Fonte: FOLHA de SÃO PAULO

04/10/2016 02h00

A partir de janeiro, Fernando Holiday, 20, dividirá seu tempo entre o escritório do MBL, na Vila Mariana, a faculdade de direito, as visitas à mãe em Carapicuíba (SP) e as atividades da Câmara de São Paulo, onde conquistou uma cadeira pelo DEM.

Para conseguir conciliar a agenda, o líder nacional do MBL (Movimento Brasil Livre) conta com o fato de morar em cima da nova sede do grupo, que ficou conhecido por convocar protestos favoráveis ao impeachment da ex-presidente Dilma Rousseff.

Da sala principal, uma escada caracol leva ao mezanino de madeira que Holiday e outro jovem ligado ao movimento usam como quarto. Os colchões ficam no chão, roupas ficam guardadas na mala, roupão e toalha ficam pendurados nas vigas que sustentam o teto. Um vão separa a escada do mezanino.

“Minha mãe subiu uma única vez e não conseguia descer”, disse o vereador eleito. “Agora ela evita.”

Outras características de república estudantil são o fluxo constante de jovens que intercalam trabalho voluntário e lazer, a guitarra na sala no fundo e a máquina de fliperama com mais de mil jogos, situada logo abaixo do acesso ao quarto do futuro legislador da cidade.

Por enquanto, um único frequentador é citado por Holiday como alguém que ele certamente levará consigo para trabalhar no gabinete: Renato Batista, uma das lideranças do MBL paulista.

“O movimento precisa continuar, não vou ficar tirando pessoas, não vou levar o Kim”, explicou o futuro vereador, respondendo à possibilidade de outro líder nacional do MBL, Kim Kataguiri, ser nomeado seu chefe de gabinete.

O grupo não descarta abrir um processo seletivo público para algumas funções, como forma de aproximar do MBL novas lideranças que tenham afinidade com o movimento mas cuja situação econômica não permita trabalhar como voluntário.

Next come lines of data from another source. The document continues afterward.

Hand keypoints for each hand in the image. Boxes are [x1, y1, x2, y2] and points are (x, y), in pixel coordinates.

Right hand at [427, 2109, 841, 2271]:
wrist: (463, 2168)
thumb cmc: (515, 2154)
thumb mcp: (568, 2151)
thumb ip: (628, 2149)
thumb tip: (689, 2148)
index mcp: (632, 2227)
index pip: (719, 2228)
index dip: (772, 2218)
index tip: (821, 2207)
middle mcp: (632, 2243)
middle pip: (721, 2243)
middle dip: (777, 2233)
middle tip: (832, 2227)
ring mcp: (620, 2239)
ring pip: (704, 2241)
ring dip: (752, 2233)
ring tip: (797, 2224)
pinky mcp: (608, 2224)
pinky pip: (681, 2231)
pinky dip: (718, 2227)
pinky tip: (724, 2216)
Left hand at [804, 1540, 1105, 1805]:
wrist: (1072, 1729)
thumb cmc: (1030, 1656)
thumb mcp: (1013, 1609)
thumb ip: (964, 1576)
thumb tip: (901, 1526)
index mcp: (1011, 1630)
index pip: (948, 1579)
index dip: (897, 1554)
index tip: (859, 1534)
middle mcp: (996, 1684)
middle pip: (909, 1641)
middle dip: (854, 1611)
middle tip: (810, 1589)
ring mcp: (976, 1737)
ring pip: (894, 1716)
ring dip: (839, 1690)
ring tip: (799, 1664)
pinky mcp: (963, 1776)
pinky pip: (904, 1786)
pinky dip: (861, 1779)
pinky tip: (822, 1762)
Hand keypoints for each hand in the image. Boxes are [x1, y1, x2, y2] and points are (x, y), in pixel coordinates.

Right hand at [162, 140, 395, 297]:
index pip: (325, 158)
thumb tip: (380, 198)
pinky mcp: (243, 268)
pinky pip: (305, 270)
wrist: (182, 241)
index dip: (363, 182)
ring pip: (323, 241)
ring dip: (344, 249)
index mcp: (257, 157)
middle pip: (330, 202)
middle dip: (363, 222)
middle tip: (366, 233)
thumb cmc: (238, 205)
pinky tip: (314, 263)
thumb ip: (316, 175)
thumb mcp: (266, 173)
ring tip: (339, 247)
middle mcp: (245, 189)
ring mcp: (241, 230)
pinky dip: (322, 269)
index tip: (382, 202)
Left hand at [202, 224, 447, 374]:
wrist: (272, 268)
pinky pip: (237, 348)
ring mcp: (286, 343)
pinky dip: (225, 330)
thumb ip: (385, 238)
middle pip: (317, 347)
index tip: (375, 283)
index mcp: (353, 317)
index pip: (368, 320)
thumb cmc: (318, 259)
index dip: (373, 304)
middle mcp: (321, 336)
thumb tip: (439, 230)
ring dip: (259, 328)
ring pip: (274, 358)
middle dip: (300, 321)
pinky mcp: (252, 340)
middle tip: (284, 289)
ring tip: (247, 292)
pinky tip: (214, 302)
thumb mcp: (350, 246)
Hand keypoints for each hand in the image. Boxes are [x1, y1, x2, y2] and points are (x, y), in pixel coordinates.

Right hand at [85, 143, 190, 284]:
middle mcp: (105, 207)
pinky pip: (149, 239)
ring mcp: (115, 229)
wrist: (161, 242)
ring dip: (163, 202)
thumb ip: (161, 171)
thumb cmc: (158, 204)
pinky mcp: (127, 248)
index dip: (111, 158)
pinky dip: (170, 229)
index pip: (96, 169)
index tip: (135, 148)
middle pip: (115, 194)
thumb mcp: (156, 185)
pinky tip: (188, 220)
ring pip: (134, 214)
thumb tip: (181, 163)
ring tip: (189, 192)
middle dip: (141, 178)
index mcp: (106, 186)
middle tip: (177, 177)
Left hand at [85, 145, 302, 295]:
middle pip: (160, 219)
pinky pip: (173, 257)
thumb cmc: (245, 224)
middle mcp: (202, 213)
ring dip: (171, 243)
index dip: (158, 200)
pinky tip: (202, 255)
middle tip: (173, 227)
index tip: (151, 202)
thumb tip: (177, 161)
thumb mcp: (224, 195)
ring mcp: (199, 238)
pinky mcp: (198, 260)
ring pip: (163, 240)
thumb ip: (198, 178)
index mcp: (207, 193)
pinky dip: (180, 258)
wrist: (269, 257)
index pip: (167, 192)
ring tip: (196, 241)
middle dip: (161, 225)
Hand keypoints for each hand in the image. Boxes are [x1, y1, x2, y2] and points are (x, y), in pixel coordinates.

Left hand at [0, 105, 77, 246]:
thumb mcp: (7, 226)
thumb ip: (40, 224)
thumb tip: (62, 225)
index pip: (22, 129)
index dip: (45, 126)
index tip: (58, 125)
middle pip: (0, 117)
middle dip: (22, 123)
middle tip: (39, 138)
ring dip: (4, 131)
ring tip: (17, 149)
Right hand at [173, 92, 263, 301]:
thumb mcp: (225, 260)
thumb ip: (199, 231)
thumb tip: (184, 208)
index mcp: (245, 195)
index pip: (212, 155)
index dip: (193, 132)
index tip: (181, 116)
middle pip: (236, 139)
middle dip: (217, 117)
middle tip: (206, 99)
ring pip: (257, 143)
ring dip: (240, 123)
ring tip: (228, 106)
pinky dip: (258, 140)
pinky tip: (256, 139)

“Pode ser que em um processo seletivo desses a gente acabe encontrando alguns tesouros por aí”, explica ele, que é a primeira pessoa abertamente gay a se eleger na Câmara de São Paulo.

Uma vez empossado, Holiday promete que buscará a conciliação e fará alianças para aprovar projetos, desde que haja um mínimo de convergências ideológica.

“Alianças feitas com base em ‘toma lá dá cá’, eu não vou participar de forma alguma e, inclusive, qualquer coisa do tipo que me for proposta, vou denunciar, vou abrir para a internet”, prometeu.

Os embates que Holiday protagonizou na Câmara, como quando interrompeu, em agosto, uma homenagem a Fidel Castro e foi detido pela GCM (Guarda Civil Metropolitana), poderão continuar acontecendo, dependendo da agenda da Casa.

“Uma das minhas propostas é mudança no regimento interno para que se proíba homenagens a ditadores, genocidas, assassinos ou qualquer figura ou fato histórico que tenha atentado contra a democracia ou os direitos humanos”, afirmou.

“E se houver, estarei lá para protestar contra”, assegurou. O ativista explicou que sua proposta abrange apenas homenagens e não discursos, para não atentar contra a liberdade de expressão.

Ele assegura que a regra valerá independentemente do viés político do homenageado em questão: “[Augusto] Pinochet, [Artur da] Costa e Silva, Fidel Castro ou Hugo Chavez –estarei lá para protestar contra”.